DG: It’s been difficult to have to discount certain routes and methods entirely, knowing that they won’t be available to us. We’ve had to think about what routes are available, and how best to make the most of those channels.

JH: The reduction in channels – specifically from the physical to the digital world – has been the biggest challenge but it does encourage you to work those digital-based ideas harder to cut through.


How do you ensure ideas cut through and don’t contribute to consumer fatigue?

DG: Part of audience mapping has been looking at what has resonated with consumers and what has become saturated. Early on everyone was moving their social interaction online – but then we got to the point where lots of people were feeling overwhelmed by days spent on virtual meetings and evenings spent bouncing from virtual quiz to virtual drinks. Strategically, it has been about looking and listening because things have become outdated quite quickly.

JH: The word I keep finding myself using is ‘epic’ – how do you make something feel epic in the digital / online space compared to seeing it play out in the physical world? That’s the big challenge. But it’s a good one because it means you have to think big too – bringing scale to an idea, making it still have a wow factor without being ‘out there’ IRL.


Are there new methods you have had to use during lockdown that you will continue to use?

DG: We created a new ‘attention appetite mapping’ model which has been a really helpful way of distilling insights about our target audience and looking at which types of messages they might be receptive to. It was created to help us establish what things clients could and should talk about, overlaying the changing attitudes and behaviours of target audiences, but it is something that we should always be considering.

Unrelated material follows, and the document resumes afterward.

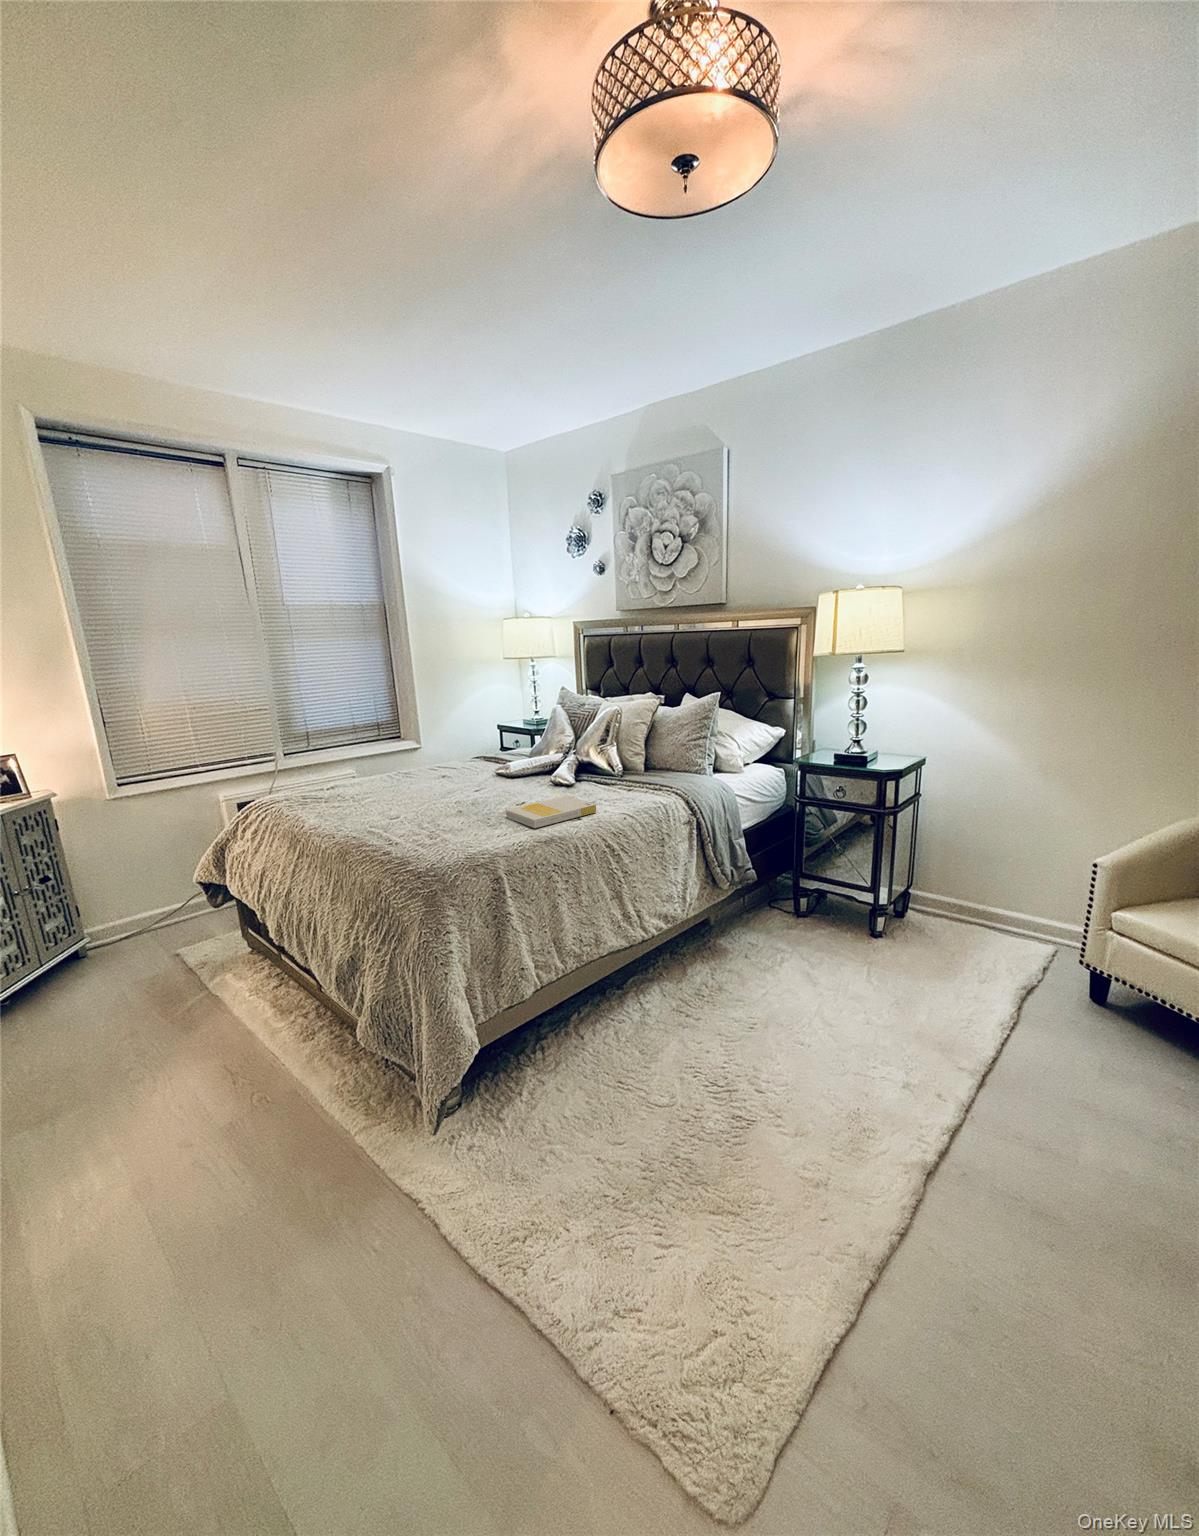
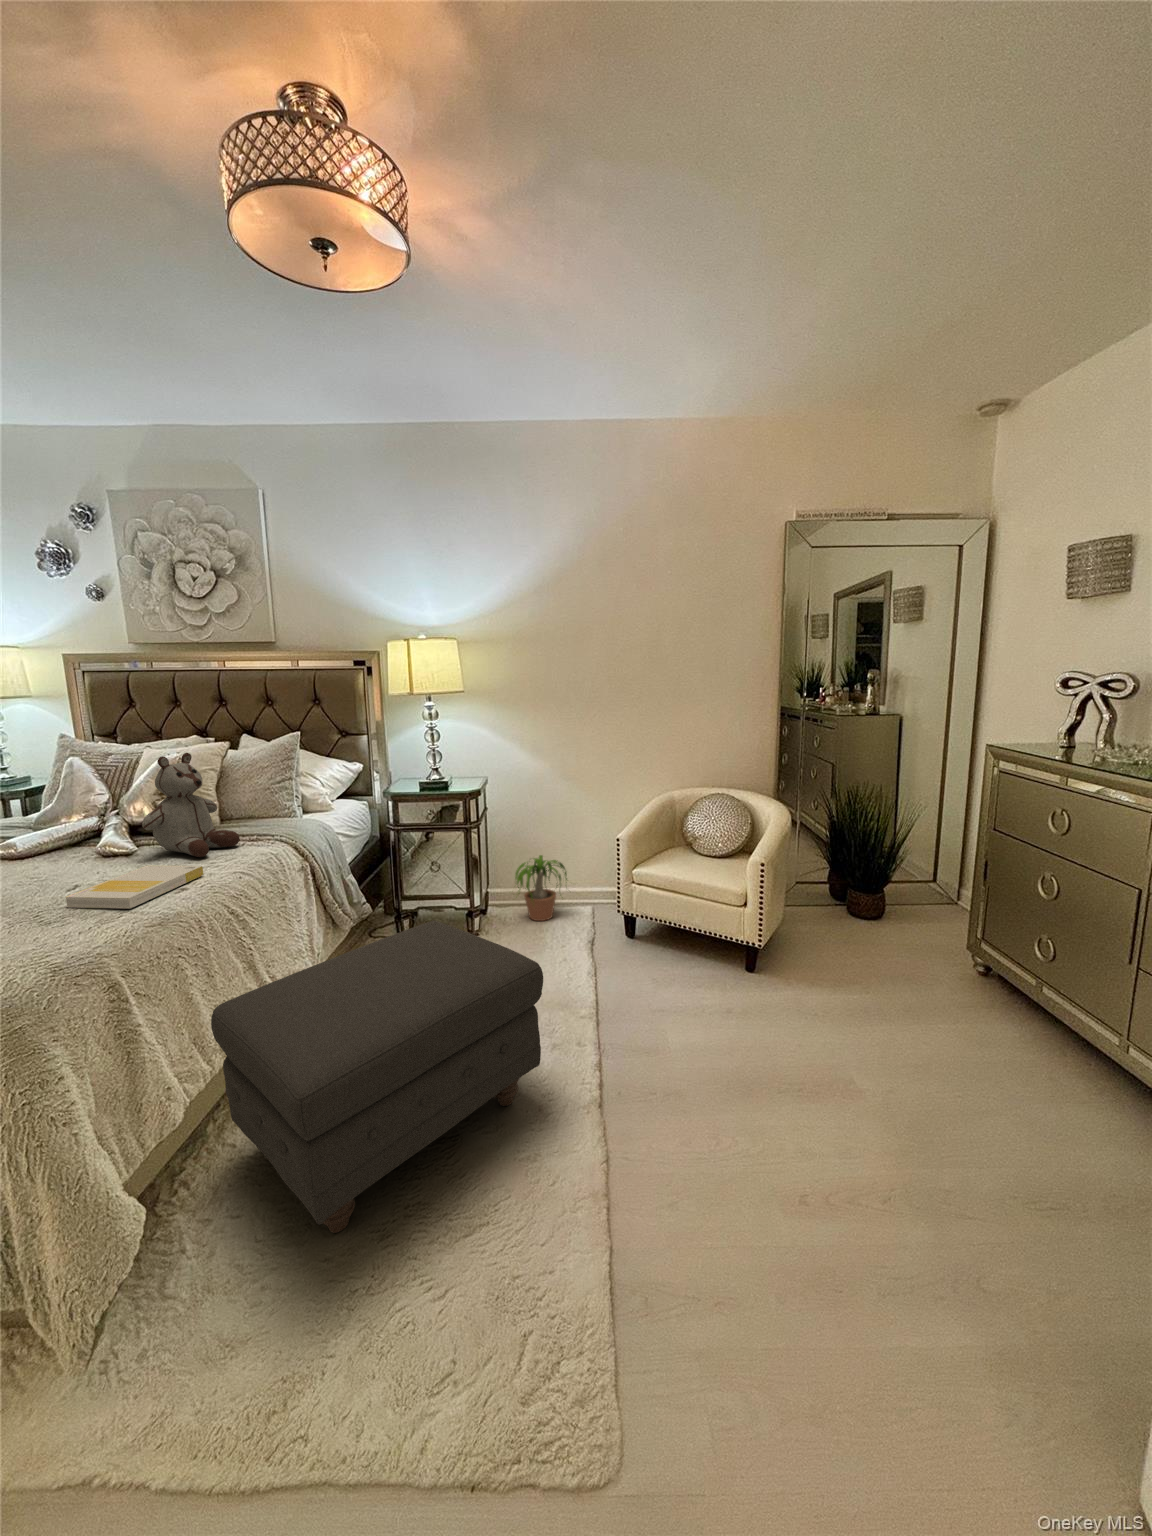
stuffed bear: none [572,706,640,796] -> present [142,753,240,857]
potted plant: none [926,863,1037,946] -> present [515,855,567,921]
ottoman: none [570,906,873,1153] -> present [211,920,543,1233]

In some ways it has been a helpful reset, allowing us to look at each client and ask what their core purpose is, and what they have to offer their audiences.

JH: For me lockdown has really reinforced the importance of two (seemingly opposing) things – the need to still talk about ideas together (which has had to move from being in-person to on the phone or via Zoom) but also the need to sometimes get away from the office / working environment (both physically and mentally) to get into the right headspace for great ideas. These methods aren’t necessarily ‘new’ but they are ones we can all benefit from.